Customs and holidays
On the evening of 23 June, Estonian cities become half empty. Everybody who can travel to the countryside to celebrate one of Estonia's most significant holidays - St. John's Eve. On that night darkness lasts only a few hours. Hundreds of bonfires are lit all over Estonia, people sing and dance around them, and when the flames have died down a bit, those who are brave enough leap through them to shake off the year's evils. St. John's (Midsummer's) Day marks the longest day and the shortest night of the year, and the customs relating to it go back to pre-Christian pagan times.
St. John's Eve and Christmas Eve (24 Dec) are the most important festivals in Estonia. Christmas, celebrated after the winter solstice, falls in the darkest period of the year and is primarily a family-centred holiday. Both the old and the young stand by a decorated, candle-lit Christmas tree waiting for Father Christmas to deliver presents. Afterwards, they all sit down for a festive dinner which usually consists of roast pork, black pudding with cowberry jam, and sauerkraut with roast potatoes.
Other ancient customs, which relate to the time of year, are still practised. On Shrove Tuesday, in February, adults seize the chance to go sledging together with their children, on the pretext of an old custom. On St. Martin's Eve (9 Nov.) and St. Catherine's Day (25 Nov.), children dress up and go from house to house, earning sweets with their singing and dancing.

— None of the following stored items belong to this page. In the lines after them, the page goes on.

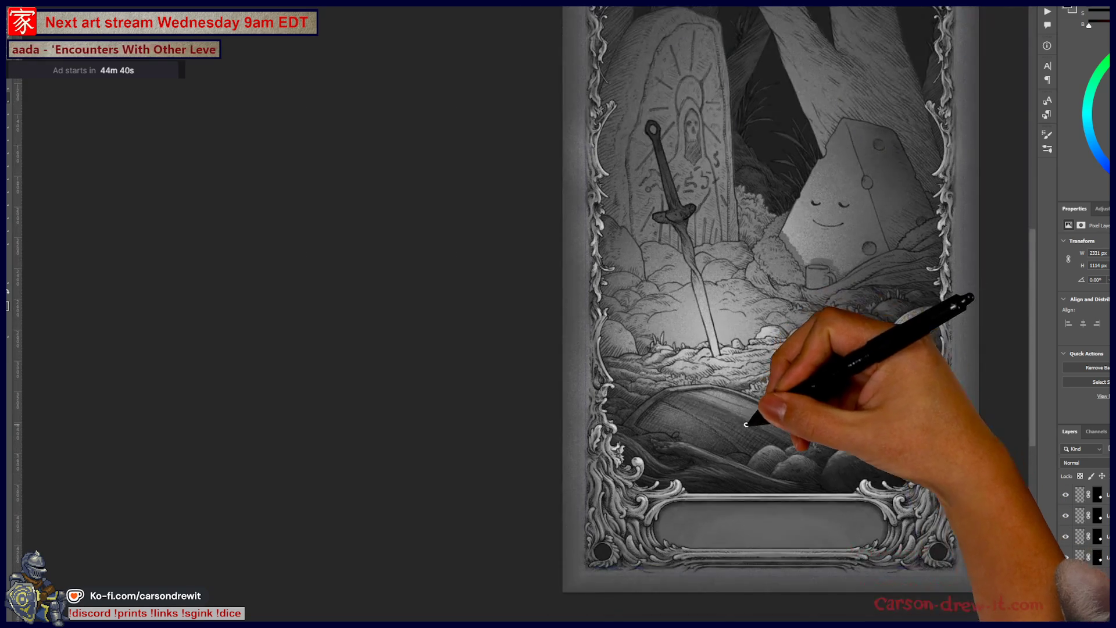
Lay denser cross-hatch strokes over the fallen log and the boulder beside it
{"action": "scroll", "coordinate": [641, 408], "scroll_direction": "up", "scroll_amount": 3}
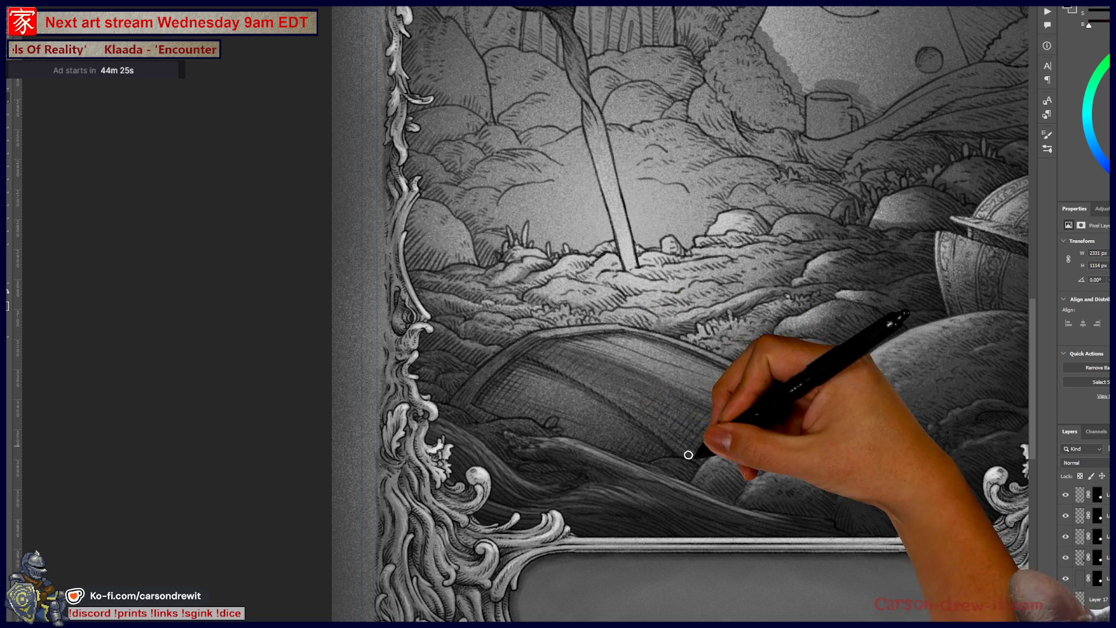
{"action": "left_click_drag", "start_coordinate": [511, 387], "coordinate": [550, 433]}
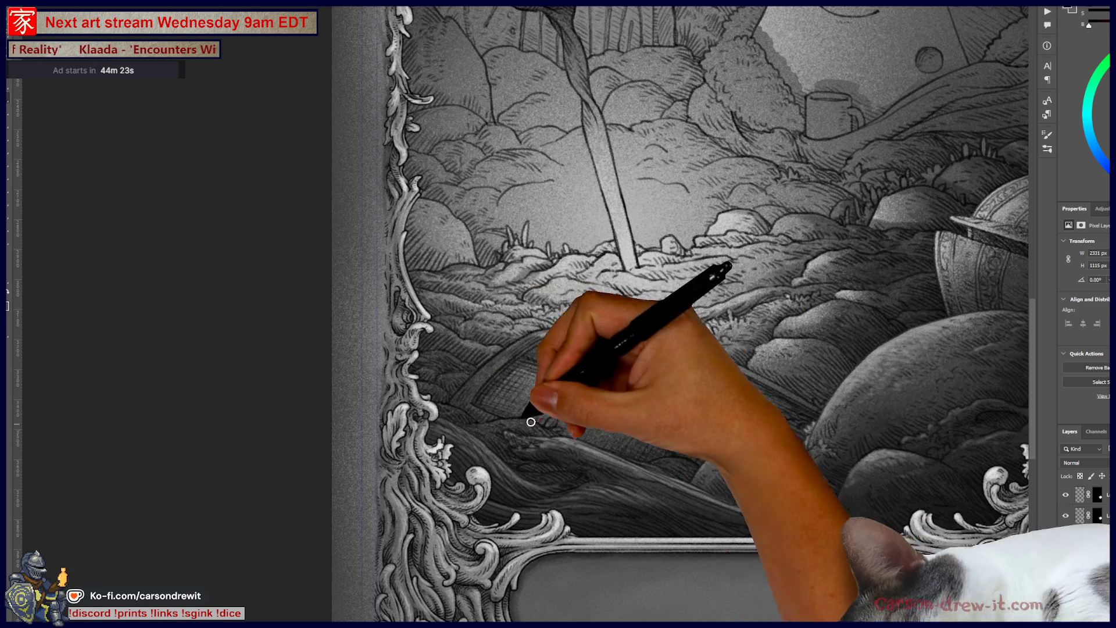
{"action": "mouse_move", "coordinate": [516, 393]}
{"action": "left_mouse_down"}
{"action": "mouse_move", "coordinate": [506, 364]}
{"action": "mouse_move", "coordinate": [633, 423]}
{"action": "left_mouse_up"}
{"action": "mouse_move", "coordinate": [537, 418]}
{"action": "left_mouse_down"}
{"action": "mouse_move", "coordinate": [564, 421]}
{"action": "mouse_move", "coordinate": [616, 463]}
{"action": "mouse_move", "coordinate": [609, 417]}
{"action": "mouse_move", "coordinate": [633, 422]}
{"action": "left_mouse_up"}
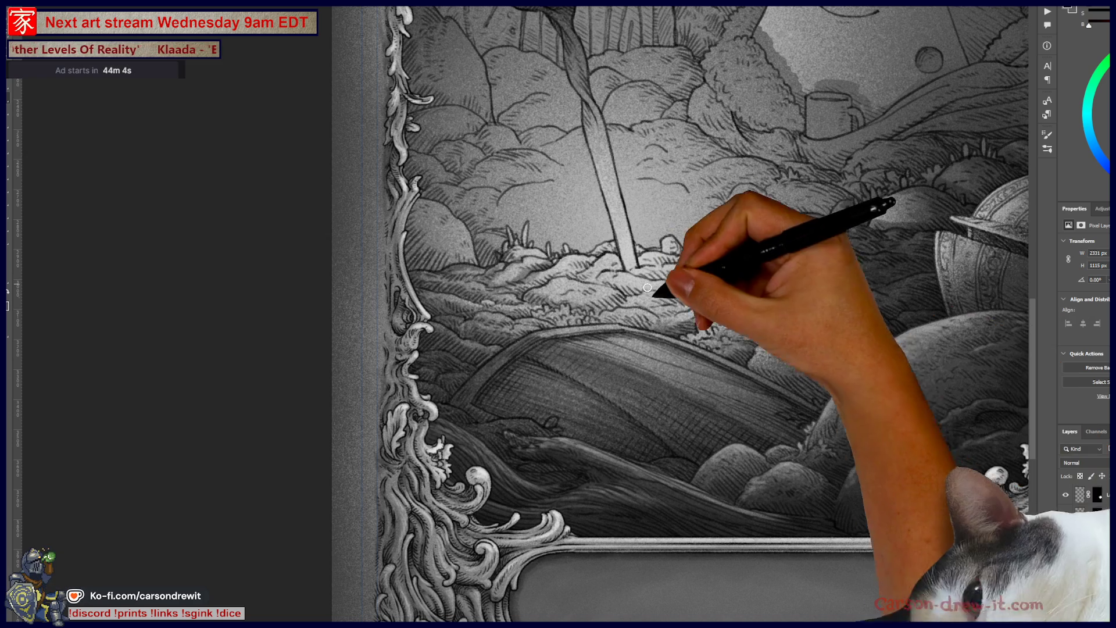
{"action": "scroll", "coordinate": [642, 268], "scroll_direction": "up", "scroll_amount": 3}
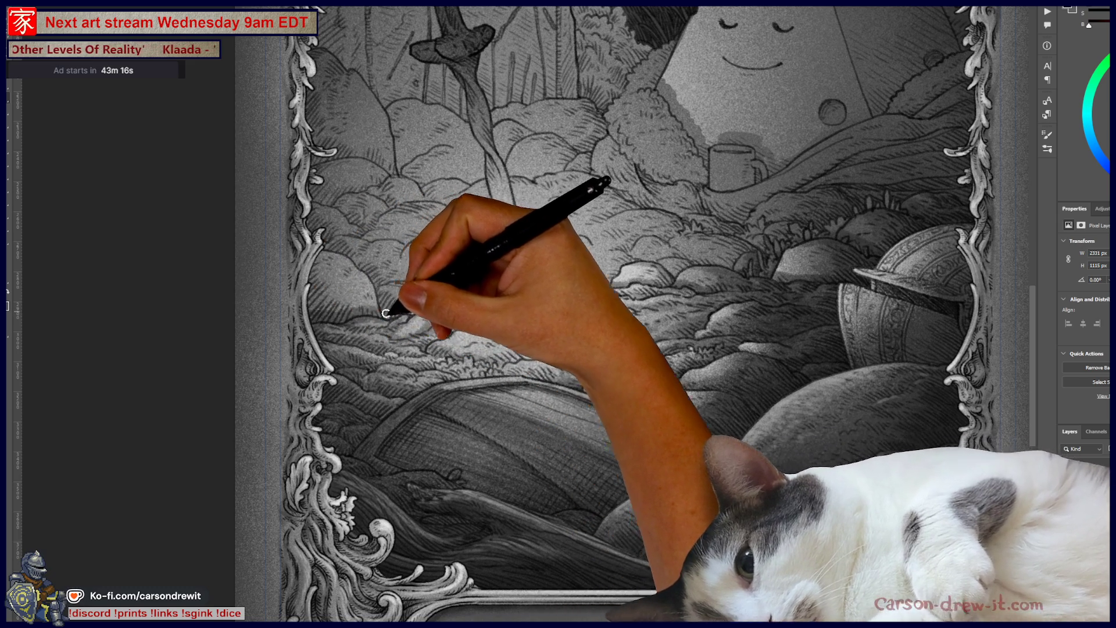
Add two short hatch strokes on the left-foreground rocks and pan over the artwork to review it
{"action": "left_click_drag", "start_coordinate": [349, 316], "coordinate": [312, 280]}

In addition to these festivities, Estonians also have several national holidays. The most important falls on 24 February when people celebrate the declaration of independence in 1918. Regardless of the weather, which in February may vary between mild thaw and fierce frost, a military parade takes place in the morning. In the evening, the majority of Estonians gather in front of their television sets to watch the President's reception - if they are not invited to attend themselves, that is.